Residents of the Buduburam Camp can now heave a sigh of relief, albeit momentarily, as the Ghana Refugee Board has decided to move forward its date to have the camp demolished to make way for redevelopment.

This is coming on the back of several appeals made by the residents, most of whom were refugees from Liberia and have been living there for more than 30 years.

Tetteh Padi is the Executive Secretary of the Board and he explains why this new decision has been taken, reports citinewsroom.com.

“Government is sensitive to the plight of refugees so the actual demolition has been put on hold while we give them time to make alternate arrangements for shelter”, he said.

On the last day of September, residents of the camp, also known as the Liberian Camp, moved onto the streets in protest as that was the deadline given them by the Gomoa East District Security Council to move out of the place.

A number of them, speaking with GhanaWeb, expressed mixed reactions to the planned demolition exercise, with some stating that they had become fed up with the way they are treated.

They said that if only the land borders in the country would be open for them, they would gladly return to Liberia, even though it still remains that many of them have little to no relatives still alive in that country.
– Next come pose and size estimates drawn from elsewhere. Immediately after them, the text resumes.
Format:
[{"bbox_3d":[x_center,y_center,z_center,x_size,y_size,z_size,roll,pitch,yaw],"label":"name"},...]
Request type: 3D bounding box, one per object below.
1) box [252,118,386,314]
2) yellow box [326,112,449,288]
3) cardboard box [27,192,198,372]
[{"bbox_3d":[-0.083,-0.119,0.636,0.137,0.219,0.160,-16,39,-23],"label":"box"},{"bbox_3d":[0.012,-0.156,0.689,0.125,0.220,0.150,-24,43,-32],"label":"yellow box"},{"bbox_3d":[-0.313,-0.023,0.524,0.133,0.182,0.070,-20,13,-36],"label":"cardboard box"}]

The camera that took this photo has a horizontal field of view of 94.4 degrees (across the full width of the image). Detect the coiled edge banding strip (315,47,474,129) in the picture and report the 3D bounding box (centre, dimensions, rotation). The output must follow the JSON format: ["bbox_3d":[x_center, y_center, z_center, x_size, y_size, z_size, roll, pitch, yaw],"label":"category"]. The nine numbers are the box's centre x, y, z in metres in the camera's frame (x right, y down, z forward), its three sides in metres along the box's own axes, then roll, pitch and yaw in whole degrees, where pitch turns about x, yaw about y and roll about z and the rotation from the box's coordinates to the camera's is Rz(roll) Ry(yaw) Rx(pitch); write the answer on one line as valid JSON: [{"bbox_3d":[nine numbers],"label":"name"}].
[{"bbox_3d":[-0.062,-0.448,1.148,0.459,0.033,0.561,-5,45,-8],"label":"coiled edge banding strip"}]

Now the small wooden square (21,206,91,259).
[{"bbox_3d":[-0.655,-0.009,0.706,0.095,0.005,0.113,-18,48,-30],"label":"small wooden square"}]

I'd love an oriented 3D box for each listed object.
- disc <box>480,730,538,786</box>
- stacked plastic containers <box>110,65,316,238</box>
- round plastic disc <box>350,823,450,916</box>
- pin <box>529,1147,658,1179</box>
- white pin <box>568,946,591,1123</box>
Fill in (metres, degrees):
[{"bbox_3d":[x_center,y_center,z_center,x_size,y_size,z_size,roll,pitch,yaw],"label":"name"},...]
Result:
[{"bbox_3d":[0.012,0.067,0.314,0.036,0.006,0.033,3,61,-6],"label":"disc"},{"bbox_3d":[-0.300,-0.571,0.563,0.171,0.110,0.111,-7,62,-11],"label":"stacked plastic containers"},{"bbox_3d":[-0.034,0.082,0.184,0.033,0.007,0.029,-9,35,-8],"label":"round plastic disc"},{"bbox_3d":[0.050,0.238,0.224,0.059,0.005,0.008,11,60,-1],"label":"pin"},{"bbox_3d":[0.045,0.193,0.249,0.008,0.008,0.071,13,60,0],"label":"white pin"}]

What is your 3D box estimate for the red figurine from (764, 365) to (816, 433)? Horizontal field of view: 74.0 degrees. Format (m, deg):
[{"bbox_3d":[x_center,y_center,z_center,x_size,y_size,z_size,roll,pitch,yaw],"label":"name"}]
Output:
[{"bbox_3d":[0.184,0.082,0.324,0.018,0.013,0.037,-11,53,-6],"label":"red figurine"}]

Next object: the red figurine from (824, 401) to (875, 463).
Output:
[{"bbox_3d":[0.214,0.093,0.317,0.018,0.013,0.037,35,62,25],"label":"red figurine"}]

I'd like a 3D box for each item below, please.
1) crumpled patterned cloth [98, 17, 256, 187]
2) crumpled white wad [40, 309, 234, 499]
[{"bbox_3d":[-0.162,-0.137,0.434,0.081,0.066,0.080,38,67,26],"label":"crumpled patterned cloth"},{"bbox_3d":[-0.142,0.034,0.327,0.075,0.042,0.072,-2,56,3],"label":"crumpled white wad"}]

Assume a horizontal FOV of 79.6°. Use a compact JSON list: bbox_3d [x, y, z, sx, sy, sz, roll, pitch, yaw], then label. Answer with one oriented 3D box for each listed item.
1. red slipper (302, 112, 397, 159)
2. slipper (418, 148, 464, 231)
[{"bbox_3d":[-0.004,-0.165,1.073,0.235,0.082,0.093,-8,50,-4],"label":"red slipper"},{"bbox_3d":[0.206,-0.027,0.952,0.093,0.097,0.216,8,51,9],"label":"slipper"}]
Tetteh Padi also explained that there are some 400 persons classified as refugees in the camp, and for them “the Ghana Refugee Board has found alternative shelter for them and they will be moved away from the place.”

“For the rest of the population, they still have a little bit of time to make alternative arrangements,” he added.

Meanwhile, Denis Graham, the Chairman of the Liberian Community has disputed this figure.

According to him, there were actually 11,000 plus Liberians in the camp and only 4,600 of that number opted to be integrated into the Ghanaian society, the report added.

Although the Buduburam Camp has become home to many foreign nationals from Nigeria, Senegal, Cote d’Ivoire, and some other Ghanaian nationals since the UNHCR opened the place for them in 1990, the chiefs and resident of Gomoa Fetteh have asked for the land that belongs to them to be returned.